(PROVIDED PASSAGE):
- Opening Delimiter -

You could also throw something in there about Prime realizing that Mastermind "looks like my drawings!" but it's easier to leave that out since it comes after he says "you look like me!" both of which are viable in a "that isn't Prime, that's an NPC" environment.

sticklefifer posted:

So how much did Lost break your brain? Because you're making that comparison SO hard, but if you're using it as the metric for all other confusing serialized shows, hell, Lynch did that poo poo with Twin Peaks way before. Lost actually had pretty steady explanations or inferences when you weren't waiting for weeks between episodes. I've done a full binge rewatch and a chronological edit rewatch, both years apart, and there are answers to most of the questions people had. I still think people just didn't it, or made the wrong interpretations a lot of the time.
I made a quick post to explain this before, I'm just using it as a quick definition for something longer. However, I would like to bring up two things as a response to this.

1: Lynch has built up enough clout that you know you're going into his work without an explanation. You know to enjoy it for being weird for weird's sake, which is a reason why Lynch isn't universally celebrated. I totally get why people could hate his works because being weird for weird's sake can not be a good thing. I, however, enjoy his work and think the comparison between him and anything Lost-like is demeaning to Lynch. The guy does it because it's entertaining. Other media tends to do it just to create buzz. Lynch feels and acts genuine. Other media doesn't.

2: Since Lost finished, I have never heard anyone from either side of the "I love Lost"/"I hate Lost" fence describe Lost the way you've described it here. However, the fact you watched a "chronological edit rewatch" does indicate a couple of things to me. You've either fallen into the sunken cost fallacy of enjoying Lost or you're a die-hard fan of a show that was crafted meticulously enough to cleverly tell a story that only works after the show is over and you edit the run order. For the sake of giving you the benefit of the doubt, I'm going to say it's the latter which just leads to an argument about whether or not building a show like that is secret genius or openly stupid. You already know which side I'd argue so let's just drop it there.

- Closing Delimiter -

(SOURCE INFORMATION):
- Opening Delimiter -

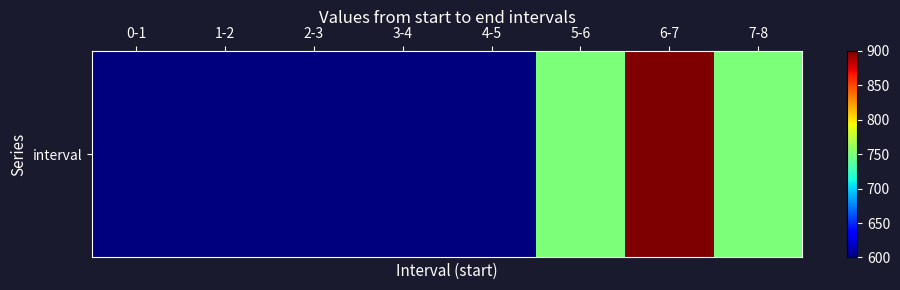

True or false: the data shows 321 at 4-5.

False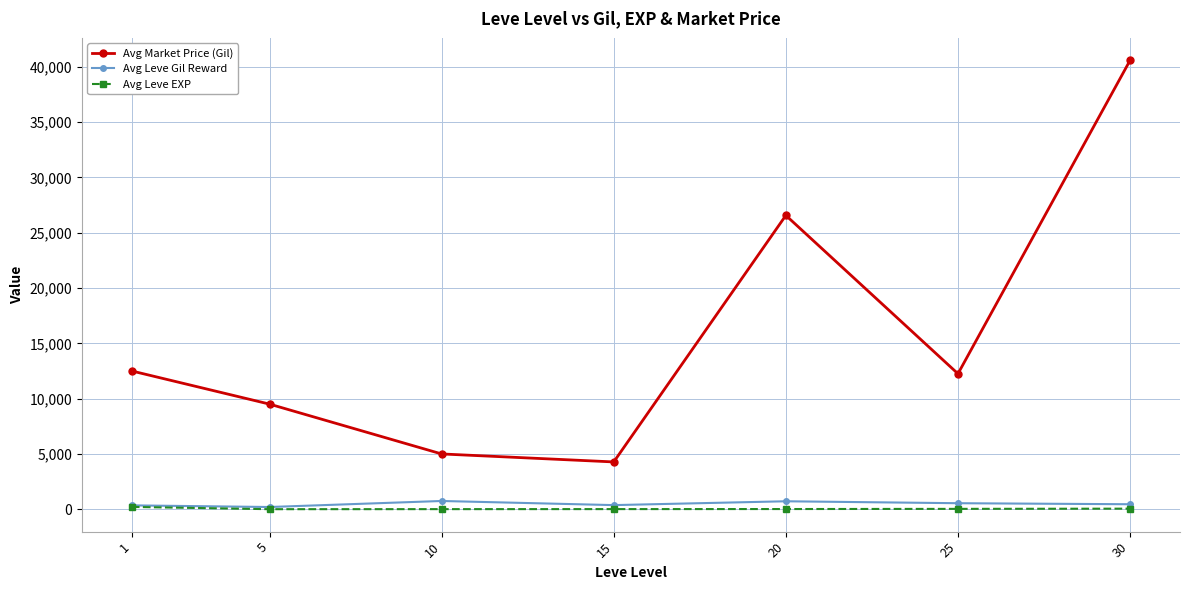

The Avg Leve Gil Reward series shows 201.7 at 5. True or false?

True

- Closing Delimiter -

(WHAT YOU WILL DO):
1. In the forum post, what two kinds of Lost rewatch does sticklefifer say they have done?
2. From the forum post, set down word for word the passage that starts at the words "1: Lynch has" and ends after "Other media doesn't.".

(ANSWERS TO THE EXERCISE):
1. A full binge rewatch and a chronological edit rewatch.

2.
1: Lynch has built up enough clout that you know you're going into his work without an explanation. You know to enjoy it for being weird for weird's sake, which is a reason why Lynch isn't universally celebrated. I totally get why people could hate his works because being weird for weird's sake can not be a good thing. I, however, enjoy his work and think the comparison between him and anything Lost-like is demeaning to Lynch. The guy does it because it's entertaining. Other media tends to do it just to create buzz. Lynch feels and acts genuine. Other media doesn't.